The prestigious Jamnalal Bajaj Award 2009 has found a match this year in Dr Jaya Arunachalam. It’s not the first time and it’s not the last time when Dr Arunachalam has been conferred with a prestigious recognition for her efforts. The important factor to be mentioned here is nature of her efforts. Like I wrote in one of my earlier write-ups, she has achieved much of her success with help of collective efforts involving the civil society by playing a pivotal role through her initiative the Working Women’s Forum (India) in bringing together the diverse groups of people with means and people seeking means to form a steady flow of subsistence for the needy. Dr Arunachalam’s belief in being an activist and not a fighter compliments the potential of ‘we’ bound by a cause and it emphasizes the need for collective effort.
The need is to believe in power of collective effort. The task before us requires as many helping hands as possible to come together and form a chain of undying spirit. The hunt is to be for likeminded partners to come and share their thoughts and extend their help to the cause of the mankind, graduating from a man to the men. Obviously the most important asset here is the personal commitment.

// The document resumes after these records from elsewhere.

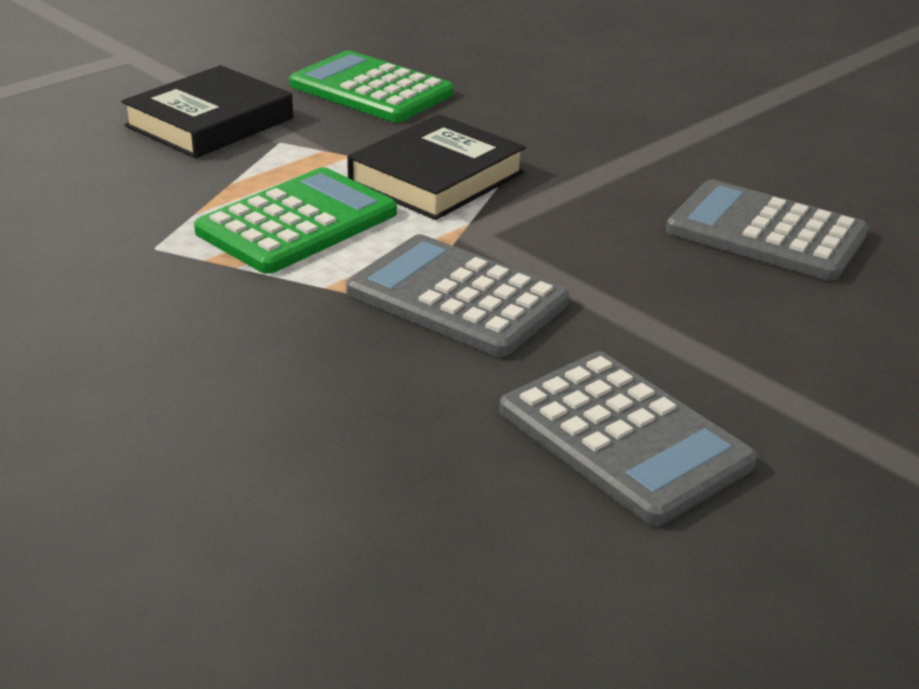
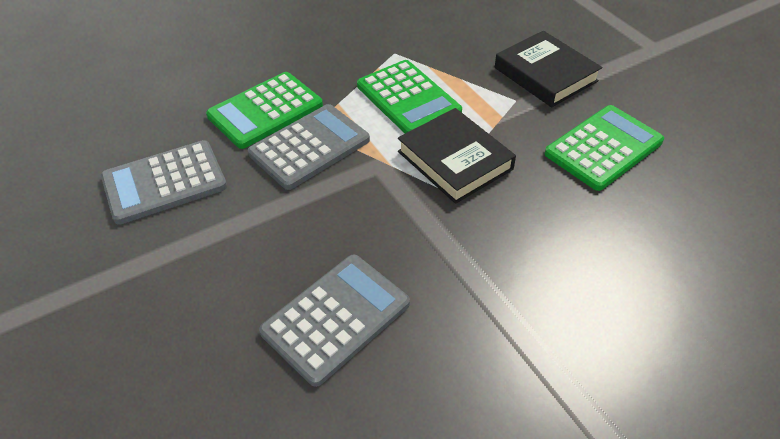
camera: 105 degrees right, 15 degrees up
(371, 361) = (265, 110): none -> green calculator

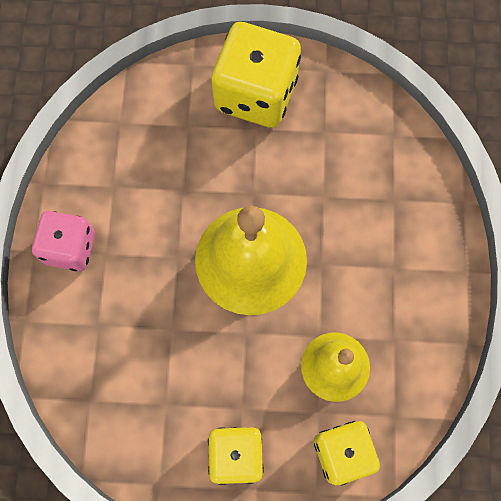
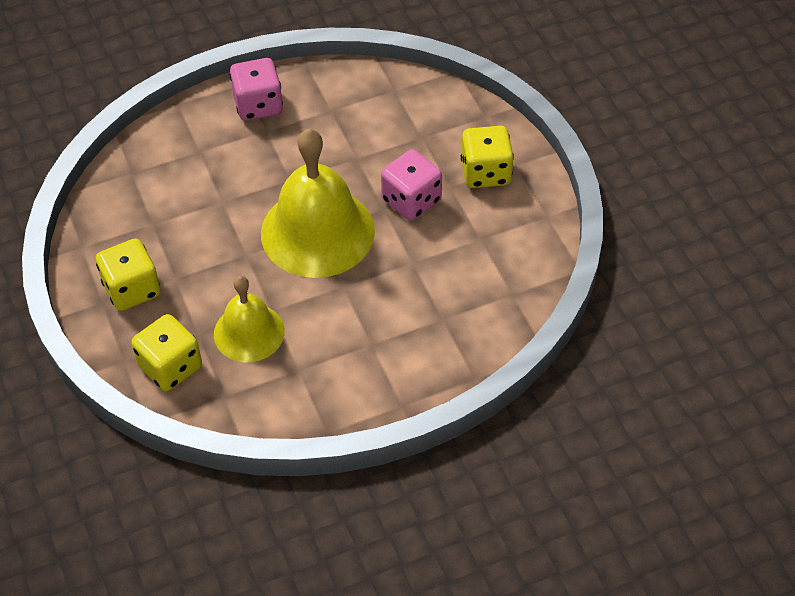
camera: 65 degrees right, 20 degrees down
(255, 167) = (411, 200): none -> pink dice
(256, 94) = (485, 172): yellow dice -> yellow dice, size x0.62

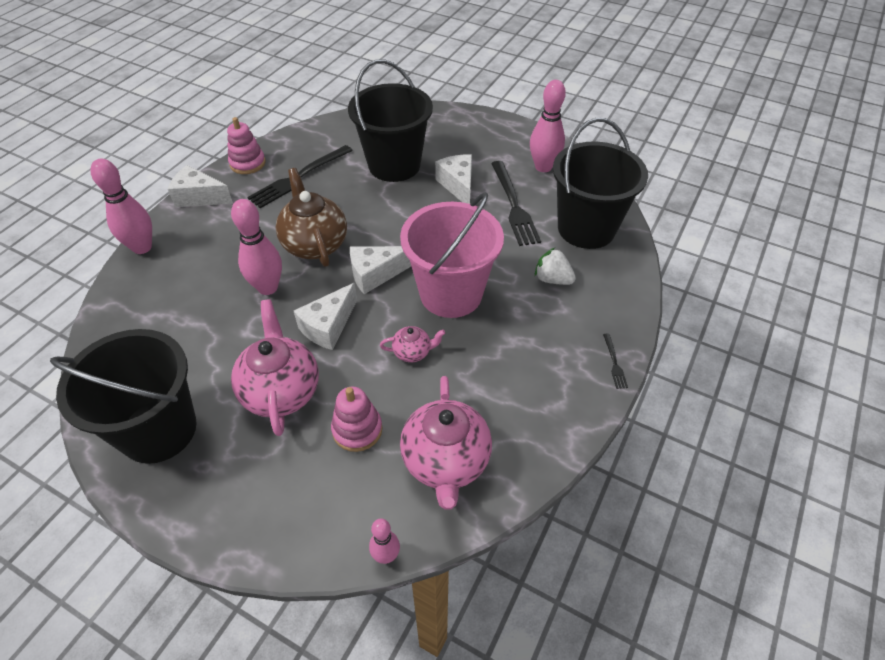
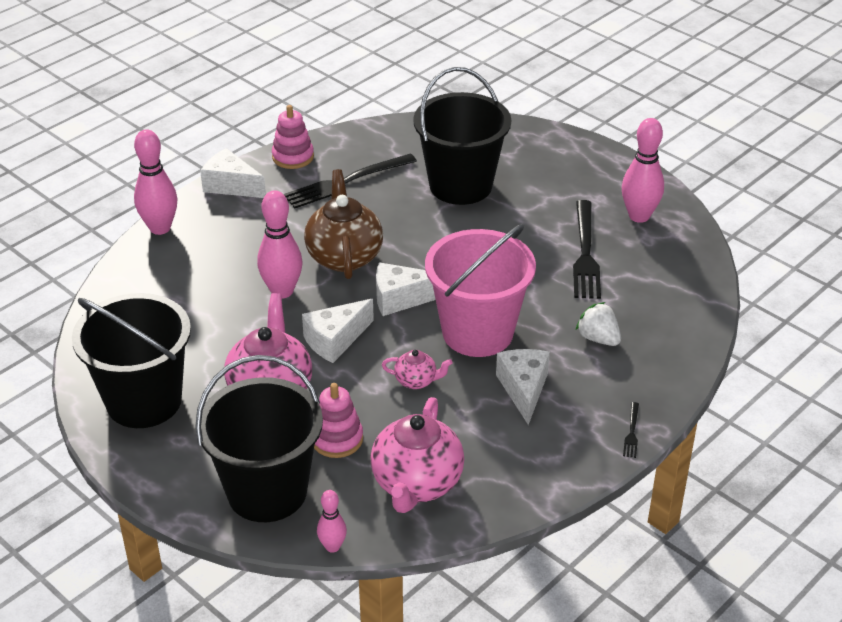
camera: 15 degrees right, 10 degrees down
(458, 185) = (527, 220): white cheese -> white cheese (523, 389)
(586, 228) = (661, 293): black bucket -> black bucket (267, 491)

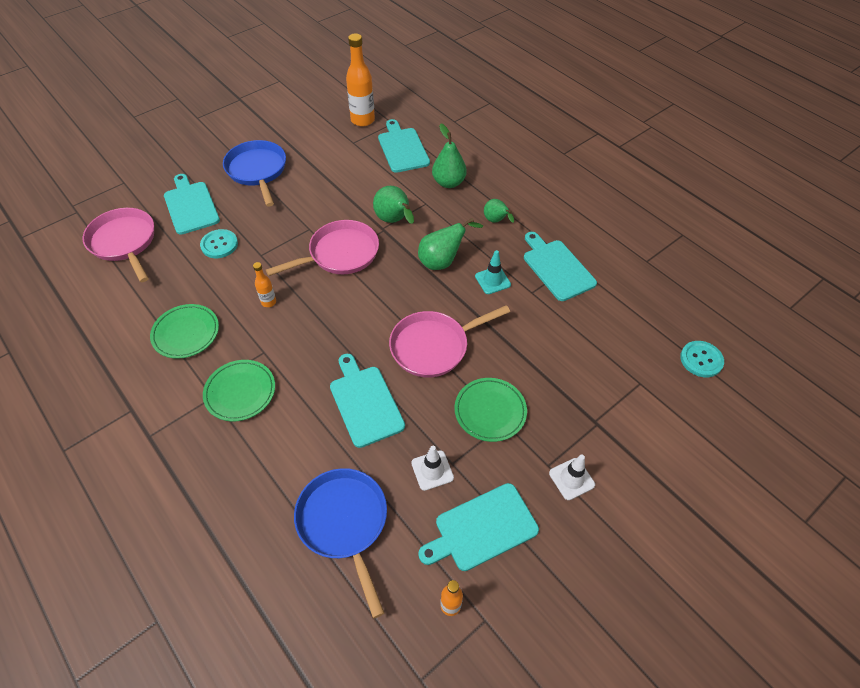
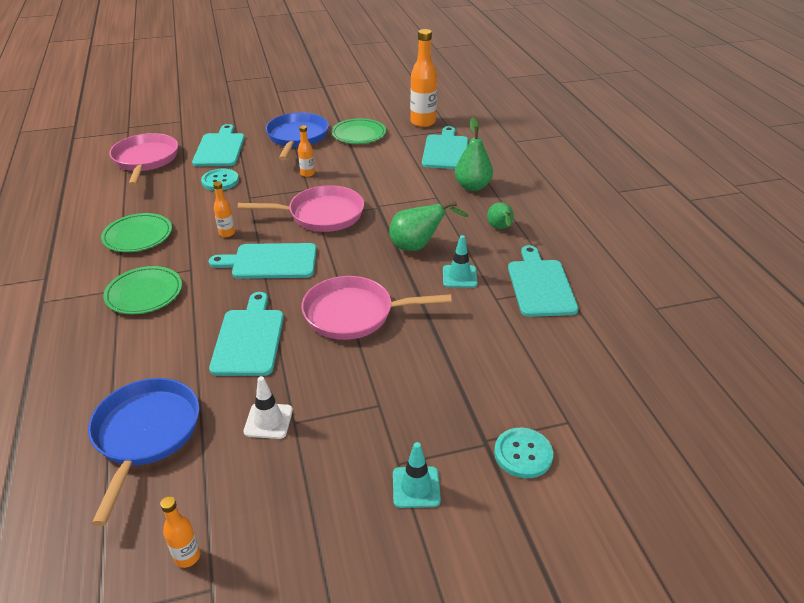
camera: 25 degrees right, 15 degrees down
(296, 211) = (307, 174): none -> orange bottle
(394, 221) = (394, 203): green pear -> none
(482, 528) = (278, 496): turquoise cutting board -> turquoise cutting board (270, 262)
(490, 411) = (370, 389): green plate -> green plate (359, 134)
(571, 479) = (416, 487): white traffic cone -> turquoise traffic cone
(701, 360) = (665, 424): turquoise button -> turquoise button (523, 454)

We must not claim to be different; nature of the cause requires amalgamation. But, yes, we need to be different for the initiative once we decide over it. In Delhi
alone there are over 60,000 registered societies and organizations that claim to be engaged into some sort of empowerment or ‘rectifying an anomaly’ work. Let’s think about the pan India
scene. It will start looking disturbing right from the very beginning if we decide to go on social auditing for even a fraction of it. Still a common Indian is looking desperately for an aggregation of differentiators; looking for a consorted effort to help them to get ahead in the race of just standing on their feet.
It was always there – the need for the human factor to every life. It has not come just now when efforts to empower the last person and make her/him parallel to the official definitions are needed to stand out. But have we learnt? Have we been able to zero-in on the nature of efforts that we need to mobilize?
Such efforts speak for the ‘we’ factor. They too know they have proponents and not just a single one. But they need as much multitudes together as possible. This idea and just a discourse-knowledge of ‘others are there too’ is needed to be propagated. There are some out of numerous who are working to bring some change. The commitment is to be extended among all. There must be a willingness to share the vision and commitment in order to create a ‘differentiator’.
What can be the basic differentiating contributions? Contributions from organizations as well as individuals can be in terms of thought process sharing, conceptualization of themes and projects with relevance for social empowerment, volunteer association for some manpower hours of highly satisfying outcome to name a few.
The need is to look forward to catalyze a pattern change in the way development assistance works nationwide by connecting the local and the global to achieve large scale development driven at the grass roots. Human development is about expanding the capacity of all human beings to take control of their destiny and reach their full potential. Remember, ‘we’ as a ‘unit’ can do wonders to make a difference.